══ PAGE TEXT ══

The lawsuit filed against The Jockey Club last year included language that would have potentially left the door open for matings outside of the standard live cover, which has been the foundation of Thoroughbred breeding for as long as there has been Thoroughbred breeding. If that case would have concluded in favor of the plaintiffs, it’s possible it could have allowed for breeding methods including artificial insemination and embryo transfer. One only needs to look at the homogeny of the racing Quarter Horse breed to see that the fears we have now about biodiversity would only be magnified.

If the individuals want to expand beyond live cover (or pick apart any other aspect of the rules they don’t like), I fear they’ve just found the roadmap to do it: convince a sympathetic state government that it infringes on free trade, threaten to replace The Jockey Club as the state’s recognized breed registry, and see who blinks first. It might not be as convincing as a court ruling, but it’s precedent all the same.

═══

_ACTIVITIES_:
1) Reproduce the passage of the Thoroughbred breeding commentary that begins with the words containing "The lawsuit filed" and ends with "only be magnified.".
2) List every breeding method named in the Thoroughbred breeding commentary.
3) Write the next part of the Thoroughbred breeding commentary, continuing after its final sentence.
The material that follows the Thoroughbred breeding commentary isn't needed for any task.

══ SUPPLIED INFORMATION ══

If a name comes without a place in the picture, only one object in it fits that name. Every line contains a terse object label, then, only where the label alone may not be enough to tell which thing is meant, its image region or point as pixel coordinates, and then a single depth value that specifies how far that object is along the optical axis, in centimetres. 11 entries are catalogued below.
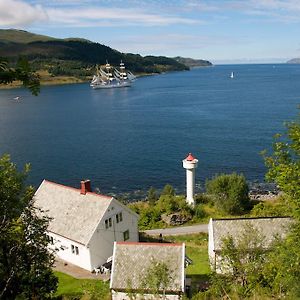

═══

_ANSWERS FOR EACH ITEM_:
1)
The lawsuit filed against The Jockey Club last year included language that would have potentially left the door open for matings outside of the standard live cover, which has been the foundation of Thoroughbred breeding for as long as there has been Thoroughbred breeding. If that case would have concluded in favor of the plaintiffs, it’s possible it could have allowed for breeding methods including artificial insemination and embryo transfer. One only needs to look at the homogeny of the racing Quarter Horse breed to see that the fears we have now about biodiversity would only be magnified.

2)
- Live cover
- Artificial insemination
- Embryo transfer

3)
The prevailing word that has run through the statements from both the winning and losing parties in the cap decision has been “unity,” when the proceedings over the past two years couldn’t be further from the truth. Unity suggests meeting in the middle. There was none of that here.

Where we are united is in the status quo; a status quo that has taken the foal crop to historic lows and given a handful of stallions and bloodlines historic highs in mares bred. If this is the path the industry has willingly chosen, it must be prepared to be united in whatever direction it takes us, even if it’s obscurity.